僕が感じている感覚だけのものかもしれないですけど、学生の友達の感覚とか付き合い方が希薄になっているように感じます。それが若い人の距離の取り方なんでしょうけど、若者の中の踏み込んじゃいけない領域というのがあるんでしょうかね。40代の僕が見るとおかしな感じを受けるだけなのかもしれませんがそれを感じます。
全体的には礼儀正しくて良い子が増えたなと思います。ただ今の若い子は、いろんな情報が入って、情報量はあるんですけど、行動をするための情報・知識は少なく、ただ収集しているだけのように見受けられるときがありますね。情報は得るけれど、何かしらステレオタイプ、画一的な価値観が形成されていっているような気がして、行動も含めて、そこから踏み出すことがない様なところがちょっと気になりますね。若いときは失敗しても、そこを外れてもいいから、いろんなことに挑戦してほしいですね。
佐賀に住んで感じたことは?

日本酒が美味しいですね。あと、佐賀はサバを生で食べますよね。あれが本当に美味しいです。最初着任したときはちょっと退屈な街に感じましたけど、歳を取ってきて本当に好きになりました。佐賀のおすすめは「唐津くんち」と妻も私も好きな旅館「太望閣」。子供が釣りが好きなので、唐津が一番アクセスがしやすいので、あの辺の旅館は結構泊まりました。「太望閣」はすごく気に入っています。
休日はどのように過ごされていますか?

お酒が好きでお酒ばっかり飲んでます(笑)。おススメのお酒は、富久千代酒造の「鍋島」と天山酒造の「七田」です
今後の目標をお聞かせください。

まずは現在の実験装置をバージョンアップさせるのと分析装置を増やしたいです。
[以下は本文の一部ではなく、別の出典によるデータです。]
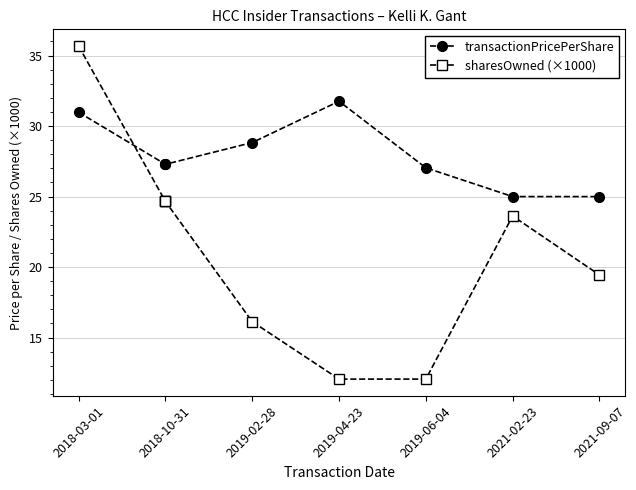

Which has a higher value, 2021-09-07 or 2019-06-04?

2019-06-04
薄膜はいろんな機能を詰め込めるのが長所なので、それに応じていろいろな分析をしていきたいので、分析機器を取り揃えたいというのがありますね。
県下の企業・自治体・学校の中で何かやるとしたらどんなことをやりたいですか?

これからは機械製品に関わる新しい表面処理を作っていきたいと思っています。もしなにかありましたら技術相談は受けますので、ご連絡いただければと思います。